The occurrence map of Figure 13 also allows to highlight possible issues in image acquisition and elaboration. As an example, it is possible to consider Patient 6 picture, which is shown in Figure 12. This picture shows that accidental occlusions (such as hair strands on the forehand) may influence the results, since the black hair region is not detected as vitiligo. Nevertheless, as shown in the occurrence map of Figure 13, this accidental occlusion of a single patient has a small impact on the overall map, only resulting in a slightly darker region in correspondence of the hair strand. It is worth noting that this artifact would be even more mitigated if a larger number of images was considered. Thus, even if a proper patient imaging is necessary to achieve reliable results, accidental and sporadic occlusions, which may strongly influence the single patient analysis, can be tolerated from a statistical point of view.

4. Conclusions

The described research activity was focused on the development of a semi-automatic tool to detect vitiligo patches by analyzing patient pictures, acquired with a black light illumination.

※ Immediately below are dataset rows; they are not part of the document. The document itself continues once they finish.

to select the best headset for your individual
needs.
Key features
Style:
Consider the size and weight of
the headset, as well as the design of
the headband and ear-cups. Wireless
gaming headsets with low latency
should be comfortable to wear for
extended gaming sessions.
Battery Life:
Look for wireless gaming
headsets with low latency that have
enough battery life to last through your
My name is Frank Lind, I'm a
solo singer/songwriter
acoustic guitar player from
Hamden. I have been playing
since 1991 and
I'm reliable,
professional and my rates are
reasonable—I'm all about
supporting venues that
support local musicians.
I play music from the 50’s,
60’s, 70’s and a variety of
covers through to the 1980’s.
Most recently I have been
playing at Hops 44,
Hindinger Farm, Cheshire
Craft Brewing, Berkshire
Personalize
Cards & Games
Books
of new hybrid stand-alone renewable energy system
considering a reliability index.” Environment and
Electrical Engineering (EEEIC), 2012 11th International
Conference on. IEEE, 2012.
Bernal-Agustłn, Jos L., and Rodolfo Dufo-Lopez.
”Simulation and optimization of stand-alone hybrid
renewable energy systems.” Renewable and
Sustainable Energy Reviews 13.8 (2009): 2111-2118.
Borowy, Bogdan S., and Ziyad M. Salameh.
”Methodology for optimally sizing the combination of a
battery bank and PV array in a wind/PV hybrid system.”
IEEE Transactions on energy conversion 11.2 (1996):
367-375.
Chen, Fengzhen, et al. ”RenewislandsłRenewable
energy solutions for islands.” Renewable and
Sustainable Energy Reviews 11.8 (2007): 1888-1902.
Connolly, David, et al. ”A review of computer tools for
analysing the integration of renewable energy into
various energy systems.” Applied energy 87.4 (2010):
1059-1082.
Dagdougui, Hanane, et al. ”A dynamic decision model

The tool is intended for dermatologists who are not experts in image processing or in software coding. The developed graphical interface helps the user to process the picture through the needed steps: face contouring, patched ROIs definition, image filtering selection and global threshold setting. The described algorithm then performs an adaptive vitiligo detection in the selected ROIs, showing the results in real time for parameter tuning. In this preliminary paper, the tool was tested on a small set of 15 patients. Even if the population numerosity is not sufficient to draw any relevant statistical conclusion from a medical point of view, the peculiarities of the patients allowed to test the tool in various and challenging conditions, such as: picture occlusion, low contrast patches, beard and non-uniform lighting. The tool also incorporates a data processing algorithm which allows to overlap the data coming from each patient on a comprehensive occurrence map. The vitiligo patches of each patient are scaled and translated to fit a face template. A colormap is overlapped to the template: the colors of the map are proportional to the percentage of patients showing vitiligo patches in each face region. The analyzed set of data allowed to prove the effectiveness of the tool in vitiligo patch detection, allowing for the successful elaboration of all the patients and only needing about one minute per picture.

Future research will be focused on the analysis of a much larger patient set, in order to draw relevant conclusion from a medical point of view. Also, further software development can be implemented in order to extend the software to different body regions. For example, the use of machine-learning techniques could be promising in combination with the proposed approach: the described tool could be used to produce the subset of training images for the neural network and to analyze the resulting data in terms of occurrence map, while machine learning could be used to refine the results.